Agreed. However, I suspect most players would not just accept “and you camp, and in the night your hireling slits all your throats. Make new characters” with “ok, you got us, nice one – pass me a character sheet”. I’d be looking for a new table. Maybe someone would enjoy that. Not me.
But if, on occasion, a hireling turns out to be less than 100% loyal, and that adds complexity without being unfairly lethal? I can accept that as just part of the game. Take reasonable precautions – maybe we don’t go to sleep with new hirelings on watch with no PC supervision. But we also don’t shackle the hirelings to a tree very night so they can’t do anything we would be unhappy with.
A bad GM can certainly make the game suck.

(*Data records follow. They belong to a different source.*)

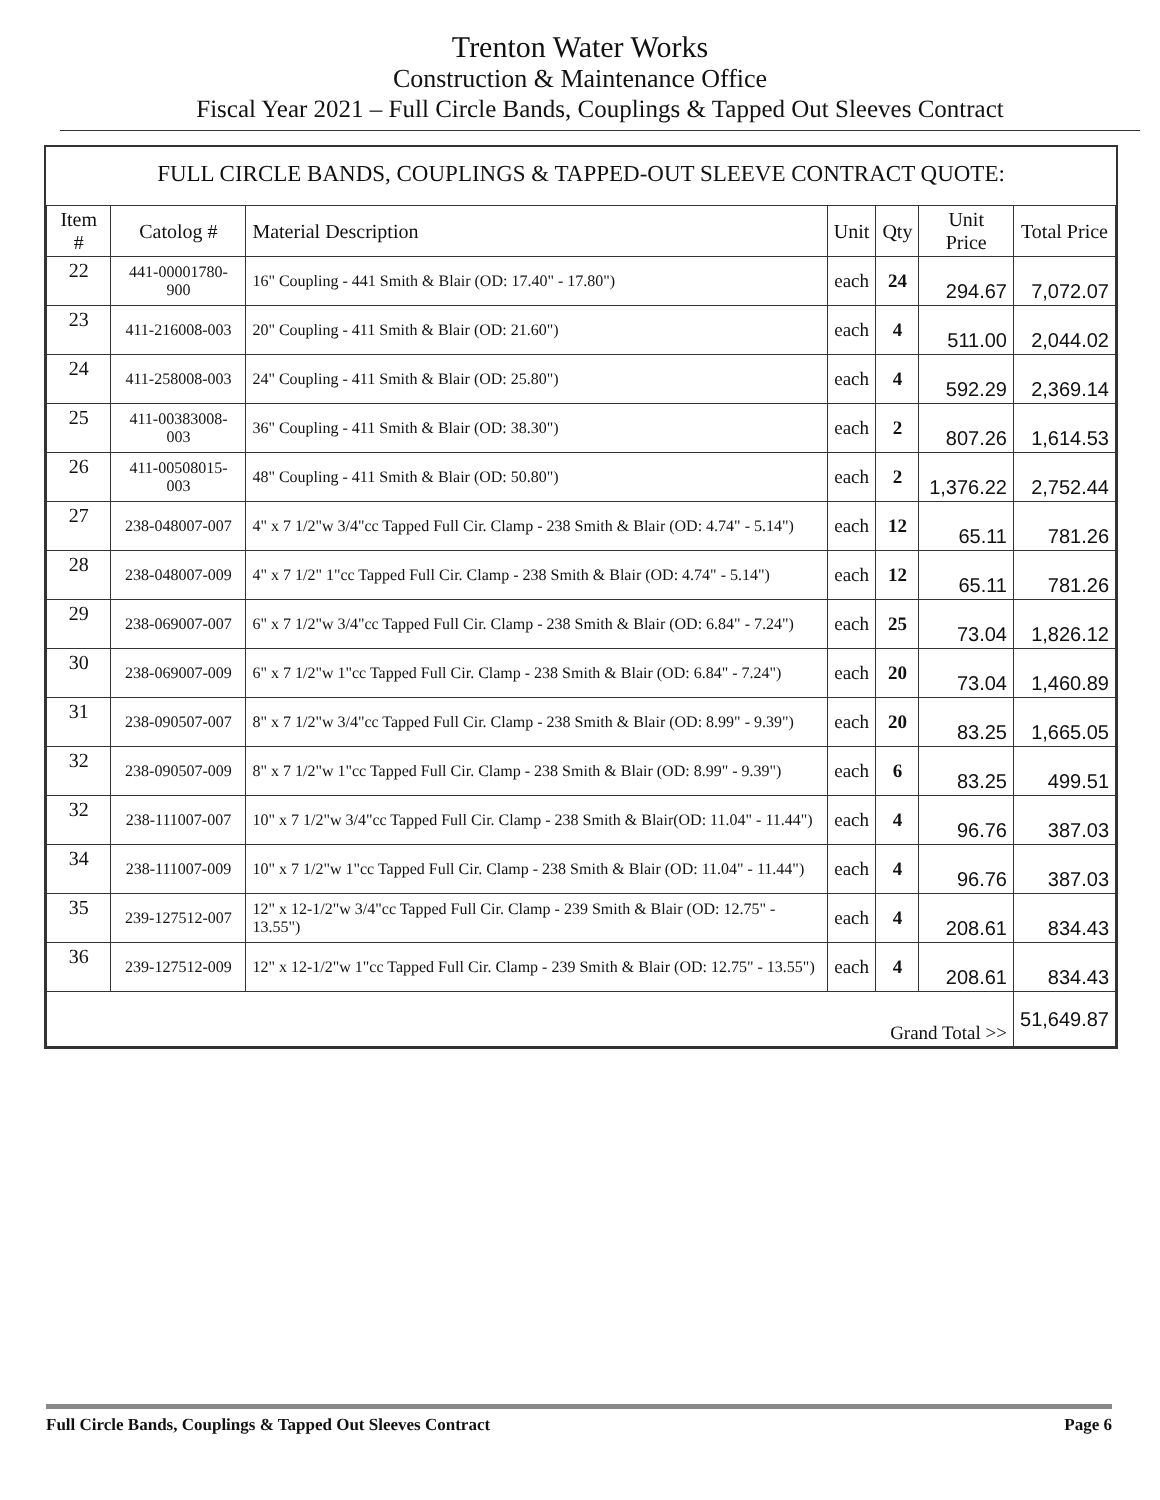Trenton Water Works
Construction & Maintenance Office
Fiscal Year 2021 – Full Circle Bands, Couplings & Tapped Out Sleeves Contract
FULL CIRCLE BANDS, COUPLINGS & TAPPED-OUT SLEEVE CONTRACT QUOTE:
| Item # | Catolog # | Material Description | Unit | Qty | Unit Price | Total Price |
| --- | --- | --- | --- | --- | --- | --- |
| 22 | 441-00001780-900 | 16" Coupling - 441 Smith & Blair (OD: 17.40" - 17.80") | each | 24 | 294.67 | 7,072.07 |
| 23 | 411-216008-003 | 20" Coupling - 411 Smith & Blair (OD: 21.60") | each | 4 | 511.00 | 2,044.02 |
| 24 | 411-258008-003 | 24" Coupling - 411 Smith & Blair (OD: 25.80") | each | 4 | 592.29 | 2,369.14 |
| 25 | 411-00383008-003 | 36" Coupling - 411 Smith & Blair (OD: 38.30") | each | 2 | 807.26 | 1,614.53 |
| 26 | 411-00508015-003 | 48" Coupling - 411 Smith & Blair (OD: 50.80") | each | 2 | 1,376.22 | 2,752.44 |
| 27 | 238-048007-007 | 4" x 7 1/2"w 3/4"cc Tapped Full Cir. Clamp - 238 Smith & Blair (OD: 4.74" - 5.14") | each | 12 | 65.11 | 781.26 |
| 28 | 238-048007-009 | 4" x 7 1/2" 1"cc Tapped Full Cir. Clamp - 238 Smith & Blair (OD: 4.74" - 5.14") | each | 12 | 65.11 | 781.26 |
| 29 | 238-069007-007 | 6" x 7 1/2"w 3/4"cc Tapped Full Cir. Clamp - 238 Smith & Blair (OD: 6.84" - 7.24") | each | 25 | 73.04 | 1,826.12 |
| 30 | 238-069007-009 | 6" x 7 1/2"w 1"cc Tapped Full Cir. Clamp - 238 Smith & Blair (OD: 6.84" - 7.24") | each | 20 | 73.04 | 1,460.89 |
| 31 | 238-090507-007 | 8" x 7 1/2"w 3/4"cc Tapped Full Cir. Clamp - 238 Smith & Blair (OD: 8.99" - 9.39") | each | 20 | 83.25 | 1,665.05 |
| 32 | 238-090507-009 | 8" x 7 1/2"w 1"cc Tapped Full Cir. Clamp - 238 Smith & Blair (OD: 8.99" - 9.39") | each | 6 | 83.25 | 499.51 |
| 32 | 238-111007-007 | 10" x 7 1/2"w 3/4"cc Tapped Full Cir. Clamp - 238 Smith & Blair(OD: 11.04" - 11.44") | each | 4 | 96.76 | 387.03 |
| 34 | 238-111007-009 | 10" x 7 1/2"w 1"cc Tapped Full Cir. Clamp - 238 Smith & Blair (OD: 11.04" - 11.44") | each | 4 | 96.76 | 387.03 |
| 35 | 239-127512-007 | 12" x 12-1/2"w 3/4"cc Tapped Full Cir. Clamp - 239 Smith & Blair (OD: 12.75" - 13.55") | each | 4 | 208.61 | 834.43 |
| 36 | 239-127512-009 | 12" x 12-1/2"w 1"cc Tapped Full Cir. Clamp - 239 Smith & Blair (OD: 12.75" - 13.55") | each | 4 | 208.61 | 834.43 |
| Grand Total >> | | | | | | 51,649.87 |
Full Circle Bands, Couplings & Tapped Out Sleeves Contract Page 6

So can bad players. So what? That doesn’t mean I assume every GM will be looking for any excuse to screw the PC’s and players over, nor do I assume every player will be a paranoid idiot. I’ll deal with the rare exceptions when they arise.
When I get a lame horse if I don't play through buying a horse? Even if I buy five horses no problem, I still have to play through every single time, because I have no idea when the "lame horse" complication is going to happen. When I am going to miss necessary resources if I don't mine every scene, despite having no actual connection to or interest in the scene? Because if I don't mine every scene, I'm going to have to come back later and do it anyway.
If every other horse is lame, I think that’s a problem. If there is a slight possibility, and I insist on playing like a paranoid lunatic to eliminate that slight possibility, I think the problem isn’t the GM any more. Sometimes, bad things will happen to my character. I trust the GM to make those into entertaining challenges, not death sentences for any PC who doesn’t make Howard Hughes look like a naïve trusting extrovert.